■ **WHAT IS REQUIRED**:
Starting at the first line of the data below, repeat each line word for word up to and including the line with "Щелчки, стуки или".

(Stored data)
· · · ·
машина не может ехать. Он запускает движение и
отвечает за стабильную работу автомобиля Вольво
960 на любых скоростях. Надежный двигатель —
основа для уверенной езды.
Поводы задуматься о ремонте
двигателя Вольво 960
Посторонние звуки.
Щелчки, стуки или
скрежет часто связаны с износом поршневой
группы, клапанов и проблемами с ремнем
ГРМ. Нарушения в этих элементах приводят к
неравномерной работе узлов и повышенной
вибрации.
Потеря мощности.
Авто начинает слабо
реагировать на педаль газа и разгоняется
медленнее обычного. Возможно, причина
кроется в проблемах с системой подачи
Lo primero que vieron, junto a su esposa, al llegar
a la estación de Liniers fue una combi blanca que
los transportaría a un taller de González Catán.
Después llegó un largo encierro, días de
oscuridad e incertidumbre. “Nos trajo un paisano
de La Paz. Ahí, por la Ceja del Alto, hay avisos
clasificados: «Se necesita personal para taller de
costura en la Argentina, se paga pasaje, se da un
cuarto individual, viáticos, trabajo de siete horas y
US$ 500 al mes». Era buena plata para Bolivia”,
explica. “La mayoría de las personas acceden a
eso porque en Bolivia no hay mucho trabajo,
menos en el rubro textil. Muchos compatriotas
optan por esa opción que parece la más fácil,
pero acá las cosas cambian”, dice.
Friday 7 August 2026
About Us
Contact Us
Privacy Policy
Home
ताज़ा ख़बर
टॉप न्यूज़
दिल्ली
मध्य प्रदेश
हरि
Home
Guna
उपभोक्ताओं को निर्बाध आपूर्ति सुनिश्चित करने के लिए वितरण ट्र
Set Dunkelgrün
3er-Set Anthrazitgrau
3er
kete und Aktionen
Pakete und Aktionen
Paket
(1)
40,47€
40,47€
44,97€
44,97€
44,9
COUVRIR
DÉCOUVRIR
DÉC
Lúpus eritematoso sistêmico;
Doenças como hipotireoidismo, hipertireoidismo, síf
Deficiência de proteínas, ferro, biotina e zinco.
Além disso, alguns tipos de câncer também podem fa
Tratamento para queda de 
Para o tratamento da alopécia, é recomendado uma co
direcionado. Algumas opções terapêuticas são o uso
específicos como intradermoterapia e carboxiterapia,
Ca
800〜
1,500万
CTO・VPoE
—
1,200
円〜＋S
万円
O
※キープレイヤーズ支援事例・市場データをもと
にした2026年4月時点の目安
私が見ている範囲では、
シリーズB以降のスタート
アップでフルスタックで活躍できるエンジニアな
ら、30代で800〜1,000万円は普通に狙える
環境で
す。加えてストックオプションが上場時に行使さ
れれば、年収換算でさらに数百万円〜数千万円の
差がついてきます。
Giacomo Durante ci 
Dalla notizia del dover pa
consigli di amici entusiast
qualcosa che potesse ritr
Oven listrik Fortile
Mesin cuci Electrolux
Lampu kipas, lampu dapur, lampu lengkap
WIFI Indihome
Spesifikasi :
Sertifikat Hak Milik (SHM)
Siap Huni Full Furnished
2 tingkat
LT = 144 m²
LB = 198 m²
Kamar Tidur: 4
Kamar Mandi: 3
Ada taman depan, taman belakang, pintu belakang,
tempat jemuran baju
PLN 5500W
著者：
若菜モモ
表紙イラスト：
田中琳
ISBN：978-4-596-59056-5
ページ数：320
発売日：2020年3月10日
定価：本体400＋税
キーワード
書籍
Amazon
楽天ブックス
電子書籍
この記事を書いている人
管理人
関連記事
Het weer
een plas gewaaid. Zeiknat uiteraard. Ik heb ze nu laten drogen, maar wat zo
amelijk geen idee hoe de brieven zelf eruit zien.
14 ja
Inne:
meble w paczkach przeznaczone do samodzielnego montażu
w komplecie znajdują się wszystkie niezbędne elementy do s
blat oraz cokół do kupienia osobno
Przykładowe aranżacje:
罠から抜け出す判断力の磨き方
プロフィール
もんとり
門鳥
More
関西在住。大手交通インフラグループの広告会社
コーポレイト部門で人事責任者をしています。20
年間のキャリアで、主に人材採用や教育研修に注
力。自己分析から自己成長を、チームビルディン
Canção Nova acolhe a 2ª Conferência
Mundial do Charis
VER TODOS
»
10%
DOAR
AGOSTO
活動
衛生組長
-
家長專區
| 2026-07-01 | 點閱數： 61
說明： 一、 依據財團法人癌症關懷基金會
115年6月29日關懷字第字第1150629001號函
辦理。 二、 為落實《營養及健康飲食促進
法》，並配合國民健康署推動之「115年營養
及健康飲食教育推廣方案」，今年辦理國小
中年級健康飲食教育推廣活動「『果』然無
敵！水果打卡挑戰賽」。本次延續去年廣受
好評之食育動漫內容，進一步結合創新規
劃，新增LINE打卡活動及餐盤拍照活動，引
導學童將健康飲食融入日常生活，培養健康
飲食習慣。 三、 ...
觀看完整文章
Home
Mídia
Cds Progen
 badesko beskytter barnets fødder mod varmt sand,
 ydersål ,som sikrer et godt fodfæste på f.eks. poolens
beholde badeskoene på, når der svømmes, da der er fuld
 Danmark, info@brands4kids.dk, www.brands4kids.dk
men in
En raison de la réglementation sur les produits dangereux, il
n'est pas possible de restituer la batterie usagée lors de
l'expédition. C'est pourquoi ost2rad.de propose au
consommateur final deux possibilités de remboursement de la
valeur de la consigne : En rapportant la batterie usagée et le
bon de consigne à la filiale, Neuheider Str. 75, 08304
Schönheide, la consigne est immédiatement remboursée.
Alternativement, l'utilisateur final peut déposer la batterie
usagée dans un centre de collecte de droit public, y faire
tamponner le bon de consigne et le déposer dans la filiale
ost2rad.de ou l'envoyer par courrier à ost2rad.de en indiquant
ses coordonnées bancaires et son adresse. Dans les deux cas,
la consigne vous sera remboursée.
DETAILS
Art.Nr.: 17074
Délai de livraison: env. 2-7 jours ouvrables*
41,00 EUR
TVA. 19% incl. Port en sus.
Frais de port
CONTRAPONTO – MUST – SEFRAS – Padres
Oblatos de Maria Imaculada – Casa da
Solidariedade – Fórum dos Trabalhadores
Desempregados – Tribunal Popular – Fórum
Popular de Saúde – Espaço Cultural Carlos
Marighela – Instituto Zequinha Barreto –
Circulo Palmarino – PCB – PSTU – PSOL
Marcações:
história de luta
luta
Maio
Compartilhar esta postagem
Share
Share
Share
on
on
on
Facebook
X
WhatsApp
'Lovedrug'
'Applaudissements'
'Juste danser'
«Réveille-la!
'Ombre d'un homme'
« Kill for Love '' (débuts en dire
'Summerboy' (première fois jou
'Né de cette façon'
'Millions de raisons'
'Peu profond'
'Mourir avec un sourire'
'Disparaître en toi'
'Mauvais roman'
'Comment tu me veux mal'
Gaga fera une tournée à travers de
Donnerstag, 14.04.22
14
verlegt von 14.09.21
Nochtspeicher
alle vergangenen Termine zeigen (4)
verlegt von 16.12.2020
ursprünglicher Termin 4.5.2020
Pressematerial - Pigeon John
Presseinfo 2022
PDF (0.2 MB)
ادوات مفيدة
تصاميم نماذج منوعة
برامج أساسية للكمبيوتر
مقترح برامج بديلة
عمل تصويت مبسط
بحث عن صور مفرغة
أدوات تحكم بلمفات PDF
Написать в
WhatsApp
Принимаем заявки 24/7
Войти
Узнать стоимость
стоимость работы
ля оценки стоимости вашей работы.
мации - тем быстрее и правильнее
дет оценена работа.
· · · ·
■ **TASK SOLUTION**:
машина не может ехать. Он запускает движение и
отвечает за стабильную работу автомобиля Вольво
960 на любых скоростях. Надежный двигатель —
основа для уверенной езды.
Поводы задуматься о ремонте
двигателя Вольво 960
Посторонние звуки.
Щелчки, стуки или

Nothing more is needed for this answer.